On Mon, Aug 03, 2020 at 09:45:32PM -0700, Andi Kleen wrote:
Why is that? Both .text and .text.hot have alignment of 2^4 (default function alignment on x86) by default, so it doesn't seem like it should matter for packing density. Avoiding interspersing cold text among
You may lose part of a cache line on each unit boundary. Linux has a lot of units, some of them small. All these bytes add up.
Separating out .text.unlikely, which isn't aligned, slightly _reduces_ this loss, but not by much -- just over 1K on a defconfig. More importantly, it moves cold code out of line (~320k on a defconfig), giving better code density for the hot code.
For .text and .text.hot, you lose the alignment padding on every function boundary, not unit boundary, because of the 16-byte alignment. Whether .text.hot and .text are arranged by translation unit or not makes no difference.
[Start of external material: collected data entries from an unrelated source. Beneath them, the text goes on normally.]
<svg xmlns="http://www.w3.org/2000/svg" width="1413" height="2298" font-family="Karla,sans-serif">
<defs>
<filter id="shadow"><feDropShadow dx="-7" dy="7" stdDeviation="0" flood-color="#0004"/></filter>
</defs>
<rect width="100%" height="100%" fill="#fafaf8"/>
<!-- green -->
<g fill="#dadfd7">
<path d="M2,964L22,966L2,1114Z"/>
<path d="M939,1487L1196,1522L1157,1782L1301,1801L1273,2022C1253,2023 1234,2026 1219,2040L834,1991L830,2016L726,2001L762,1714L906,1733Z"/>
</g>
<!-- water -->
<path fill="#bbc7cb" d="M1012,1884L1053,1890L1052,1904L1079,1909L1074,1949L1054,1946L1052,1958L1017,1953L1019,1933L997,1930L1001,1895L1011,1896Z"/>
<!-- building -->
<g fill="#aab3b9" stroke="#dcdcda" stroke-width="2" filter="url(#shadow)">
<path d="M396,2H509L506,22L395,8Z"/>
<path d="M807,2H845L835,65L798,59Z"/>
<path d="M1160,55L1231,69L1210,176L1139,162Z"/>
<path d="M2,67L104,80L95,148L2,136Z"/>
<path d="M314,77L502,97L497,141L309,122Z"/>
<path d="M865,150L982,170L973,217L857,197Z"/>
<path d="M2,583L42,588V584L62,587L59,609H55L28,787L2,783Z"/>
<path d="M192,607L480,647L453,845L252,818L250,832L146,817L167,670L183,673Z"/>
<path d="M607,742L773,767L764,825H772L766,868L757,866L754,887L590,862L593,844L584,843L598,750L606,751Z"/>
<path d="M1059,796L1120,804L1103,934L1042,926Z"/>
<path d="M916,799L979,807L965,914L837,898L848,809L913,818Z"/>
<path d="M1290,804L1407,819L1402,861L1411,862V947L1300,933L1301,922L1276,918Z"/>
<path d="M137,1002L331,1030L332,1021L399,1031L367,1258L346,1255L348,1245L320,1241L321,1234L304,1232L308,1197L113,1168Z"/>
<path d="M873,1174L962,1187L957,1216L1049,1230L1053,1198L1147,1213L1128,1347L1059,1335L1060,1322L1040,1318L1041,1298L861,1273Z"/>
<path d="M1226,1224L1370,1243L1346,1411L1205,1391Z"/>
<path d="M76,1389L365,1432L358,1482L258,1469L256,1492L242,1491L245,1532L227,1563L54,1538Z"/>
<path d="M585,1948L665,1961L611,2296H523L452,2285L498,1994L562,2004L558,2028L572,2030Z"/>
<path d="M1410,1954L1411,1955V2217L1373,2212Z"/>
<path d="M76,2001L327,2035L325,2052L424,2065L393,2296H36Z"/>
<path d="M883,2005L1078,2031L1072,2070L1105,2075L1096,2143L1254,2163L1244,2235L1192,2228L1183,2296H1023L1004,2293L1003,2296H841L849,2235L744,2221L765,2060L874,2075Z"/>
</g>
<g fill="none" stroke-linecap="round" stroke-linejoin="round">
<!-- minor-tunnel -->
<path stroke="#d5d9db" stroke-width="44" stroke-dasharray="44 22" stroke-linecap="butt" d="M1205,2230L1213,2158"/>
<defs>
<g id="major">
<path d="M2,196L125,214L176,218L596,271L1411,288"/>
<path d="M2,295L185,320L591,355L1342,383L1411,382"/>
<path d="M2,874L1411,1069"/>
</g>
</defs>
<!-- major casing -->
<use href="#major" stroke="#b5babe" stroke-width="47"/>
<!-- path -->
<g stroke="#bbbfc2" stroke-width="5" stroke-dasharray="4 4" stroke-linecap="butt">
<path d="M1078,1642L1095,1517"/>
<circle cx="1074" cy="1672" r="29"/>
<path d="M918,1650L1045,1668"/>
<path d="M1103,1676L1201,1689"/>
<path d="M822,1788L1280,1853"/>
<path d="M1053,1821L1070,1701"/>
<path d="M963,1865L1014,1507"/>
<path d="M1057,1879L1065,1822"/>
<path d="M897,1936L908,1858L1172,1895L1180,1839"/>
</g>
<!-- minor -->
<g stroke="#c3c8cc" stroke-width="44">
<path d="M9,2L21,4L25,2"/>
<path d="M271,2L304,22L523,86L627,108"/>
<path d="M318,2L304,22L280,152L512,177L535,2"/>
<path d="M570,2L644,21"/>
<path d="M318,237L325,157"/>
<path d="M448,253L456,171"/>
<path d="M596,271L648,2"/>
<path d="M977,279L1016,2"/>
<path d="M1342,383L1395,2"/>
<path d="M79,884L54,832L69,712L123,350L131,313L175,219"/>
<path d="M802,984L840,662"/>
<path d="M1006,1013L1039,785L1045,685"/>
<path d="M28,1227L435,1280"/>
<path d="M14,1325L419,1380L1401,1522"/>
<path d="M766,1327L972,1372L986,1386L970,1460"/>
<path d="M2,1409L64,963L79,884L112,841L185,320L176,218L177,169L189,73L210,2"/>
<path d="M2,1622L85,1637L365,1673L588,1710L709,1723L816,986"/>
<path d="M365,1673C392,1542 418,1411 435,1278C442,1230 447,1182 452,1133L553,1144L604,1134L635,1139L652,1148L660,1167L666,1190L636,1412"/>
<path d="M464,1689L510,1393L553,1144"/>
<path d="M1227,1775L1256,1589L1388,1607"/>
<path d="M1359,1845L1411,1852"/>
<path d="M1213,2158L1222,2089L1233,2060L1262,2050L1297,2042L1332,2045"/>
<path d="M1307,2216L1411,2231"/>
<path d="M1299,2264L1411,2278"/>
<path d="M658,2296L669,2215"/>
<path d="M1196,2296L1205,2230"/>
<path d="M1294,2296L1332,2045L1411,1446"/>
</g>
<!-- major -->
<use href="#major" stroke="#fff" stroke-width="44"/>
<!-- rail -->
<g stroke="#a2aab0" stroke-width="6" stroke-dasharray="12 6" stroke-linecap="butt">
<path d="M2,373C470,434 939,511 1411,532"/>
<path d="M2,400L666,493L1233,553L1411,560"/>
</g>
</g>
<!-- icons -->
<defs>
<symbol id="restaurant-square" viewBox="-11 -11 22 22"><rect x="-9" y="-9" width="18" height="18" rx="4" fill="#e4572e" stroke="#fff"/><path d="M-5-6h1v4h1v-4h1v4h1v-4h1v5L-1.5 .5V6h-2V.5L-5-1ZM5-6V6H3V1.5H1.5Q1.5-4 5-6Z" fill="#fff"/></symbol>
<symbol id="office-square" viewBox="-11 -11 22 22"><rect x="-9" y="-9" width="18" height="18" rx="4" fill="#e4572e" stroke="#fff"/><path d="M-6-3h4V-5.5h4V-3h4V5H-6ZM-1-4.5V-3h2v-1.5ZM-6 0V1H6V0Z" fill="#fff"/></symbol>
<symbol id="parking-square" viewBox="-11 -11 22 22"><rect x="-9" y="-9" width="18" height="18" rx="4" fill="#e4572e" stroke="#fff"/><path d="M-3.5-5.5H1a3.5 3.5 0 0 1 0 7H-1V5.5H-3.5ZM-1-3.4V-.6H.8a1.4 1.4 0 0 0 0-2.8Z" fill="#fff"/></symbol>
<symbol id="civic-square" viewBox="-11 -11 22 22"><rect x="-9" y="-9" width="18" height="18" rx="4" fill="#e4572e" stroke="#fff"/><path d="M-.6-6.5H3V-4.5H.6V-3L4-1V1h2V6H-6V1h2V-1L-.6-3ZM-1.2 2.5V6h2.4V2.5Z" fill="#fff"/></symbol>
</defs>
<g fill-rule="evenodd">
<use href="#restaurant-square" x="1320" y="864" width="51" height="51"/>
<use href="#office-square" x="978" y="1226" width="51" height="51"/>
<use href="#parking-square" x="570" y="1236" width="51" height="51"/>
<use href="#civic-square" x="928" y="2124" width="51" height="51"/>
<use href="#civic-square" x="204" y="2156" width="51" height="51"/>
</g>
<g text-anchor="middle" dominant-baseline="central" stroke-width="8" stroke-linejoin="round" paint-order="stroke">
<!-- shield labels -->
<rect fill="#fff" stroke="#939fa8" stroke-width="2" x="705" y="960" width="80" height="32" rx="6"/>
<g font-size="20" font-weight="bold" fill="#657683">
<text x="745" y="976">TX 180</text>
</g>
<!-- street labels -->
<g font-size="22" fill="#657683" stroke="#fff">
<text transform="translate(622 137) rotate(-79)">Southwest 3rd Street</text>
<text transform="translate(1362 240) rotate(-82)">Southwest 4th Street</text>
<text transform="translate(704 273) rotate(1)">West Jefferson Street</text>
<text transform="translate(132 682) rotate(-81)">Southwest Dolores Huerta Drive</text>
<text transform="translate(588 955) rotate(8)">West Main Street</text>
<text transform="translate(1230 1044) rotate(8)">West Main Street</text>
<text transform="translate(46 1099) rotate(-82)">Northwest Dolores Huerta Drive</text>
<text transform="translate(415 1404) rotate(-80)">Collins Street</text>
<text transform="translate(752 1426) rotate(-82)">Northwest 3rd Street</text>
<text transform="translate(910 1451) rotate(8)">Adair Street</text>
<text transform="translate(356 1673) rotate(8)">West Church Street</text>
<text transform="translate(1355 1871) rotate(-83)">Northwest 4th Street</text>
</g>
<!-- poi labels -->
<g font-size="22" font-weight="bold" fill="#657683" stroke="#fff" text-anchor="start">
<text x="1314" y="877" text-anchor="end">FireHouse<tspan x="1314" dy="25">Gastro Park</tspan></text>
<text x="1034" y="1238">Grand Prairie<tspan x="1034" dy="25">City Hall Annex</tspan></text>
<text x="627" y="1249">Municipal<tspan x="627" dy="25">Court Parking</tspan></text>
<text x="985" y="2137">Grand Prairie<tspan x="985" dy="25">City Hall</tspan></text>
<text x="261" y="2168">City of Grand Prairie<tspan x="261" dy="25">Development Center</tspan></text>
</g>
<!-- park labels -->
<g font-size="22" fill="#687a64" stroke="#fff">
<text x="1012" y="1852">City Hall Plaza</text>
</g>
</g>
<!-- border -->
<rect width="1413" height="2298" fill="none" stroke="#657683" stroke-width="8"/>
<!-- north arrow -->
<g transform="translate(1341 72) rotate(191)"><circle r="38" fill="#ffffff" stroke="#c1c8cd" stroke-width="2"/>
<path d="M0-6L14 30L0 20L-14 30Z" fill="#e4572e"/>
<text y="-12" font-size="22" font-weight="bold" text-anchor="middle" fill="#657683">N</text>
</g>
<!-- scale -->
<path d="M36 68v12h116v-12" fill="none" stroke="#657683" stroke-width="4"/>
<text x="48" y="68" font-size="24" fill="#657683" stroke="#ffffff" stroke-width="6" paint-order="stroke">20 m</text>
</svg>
With *(.text.hot) *(.text) you get HHTT, with *(.text.hot .text) you get HTHT, but in both cases the individual chunks are already aligned to 16 bytes. If .text.hot _had_ different alignment requirements to .text, the HHTT should actually give better packing in general, I think.
It's bad for TLB locality too. Sadly with all the fine grained protection changes the 2MB coverage is eroding anyways, but this makes it even worse.
Yes, that could be true for .text.hot, depending on whether the hot functions are called from all over the kernel (in which case putting them together ought to be better) or mostly from regular text within the unit in which they appeared (in which case it would be better together with that code).